The quarterly performance was disappointing, and revenue reported in sterling continued to fall.
Chart compiled by author using data from company quarterly filings
While the fall is not huge in percentage terms – this year’s third quarter was 98% of last year’s – it is still a fall, and the trend this year is not good. Bear in mind that this division includes Airborne, for which the company said there was “very strong demand” in the quarter, with revenue on that brand more than doubling. So the core problem – the infant formula business – may continue to be more problematic than is obvious from the numbers above. Travel restrictions seem to be heavily affecting this business, especially in its core China market. The company specifically called out difficulties in markets including a decline in sales in Hong Kong due to far fewer shoppers crossing over from mainland China and purchasing infant formula. Additionally, the pandemic is expected by the company to lead to a reduction in birth rates, a further headwind to the nutrition business which it explicitly called out.

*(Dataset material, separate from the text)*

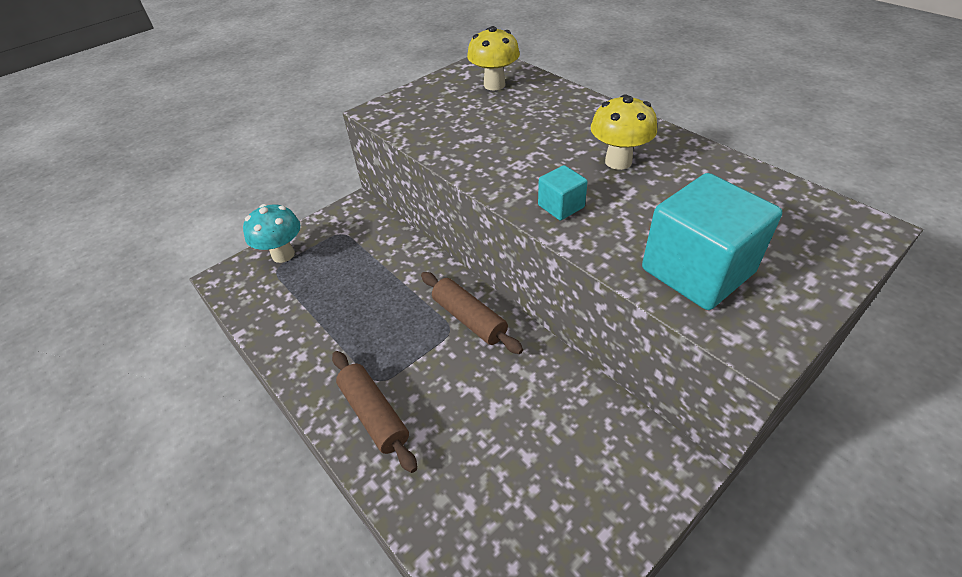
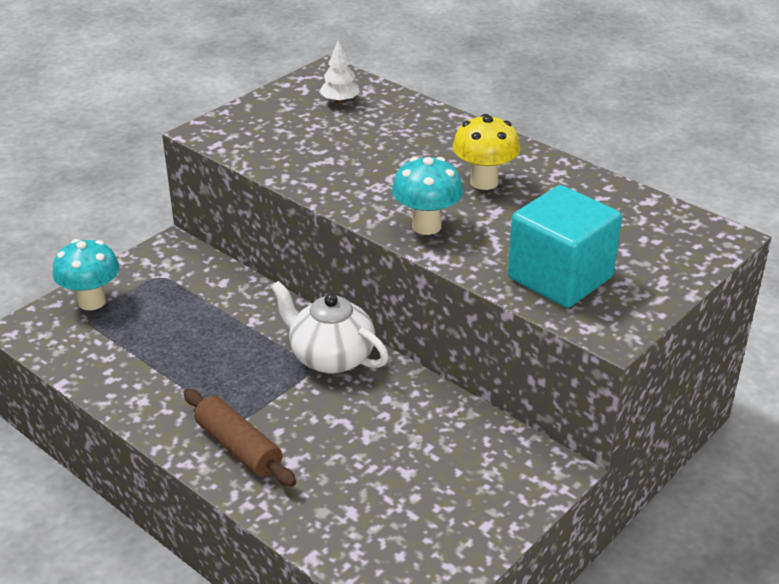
camera: 10 degrees left, 10 degrees down
brown rolling pin [421,272,523,354] -> white teapot [271,281,389,374]
yellow mushroom [467,26,520,90] -> white tree [319,39,360,104]
turquoise cube [538,165,588,220] -> turquoise mushroom [392,157,463,235]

Overall, there is little firm evidence to date that the baby and infant formula business is being turned around. While travel restrictions in a key market are outside the company’s control, they may hang around in some form for the foreseeable future. For now, there are few concrete indicators that the formula business (when stripped out from the reporting segment “nutrition”) is holding its own let alone improving. No matter how well the hygiene division does – and it is flying – the company needs to prove it has a plan to fix the formula business and have proof that it works before the shares deserve positive rerating.
Conclusion: Reckitt Is Improving
I think Reckitt Benckiser is showing progress in key areas. It is more focussed than before and its hygiene brands are doing excellently, especially in North America. That is not purely by accident: the company deserves credit for building a brand portfolio well suited to the current consumer environment and responding well to the pandemic.
However, some of this gain – while welcome – is clearly opportunistic, and the formula business which carried such a high price tag continues to weigh down sentiment on the name. So, while I think a lot of work remains to be done, we are starting to see some signs of strategic recovery. At their current price of 7,090p, the shares trade on a p/e of 20x and yield 2.5% so I don’t see them as a value play. However, if the company can turn in another good quarter next quarter – which it may – it may merit reassessing its long-term valuation prospects. For now, although there is increasing evidence of growth, I remain neutral.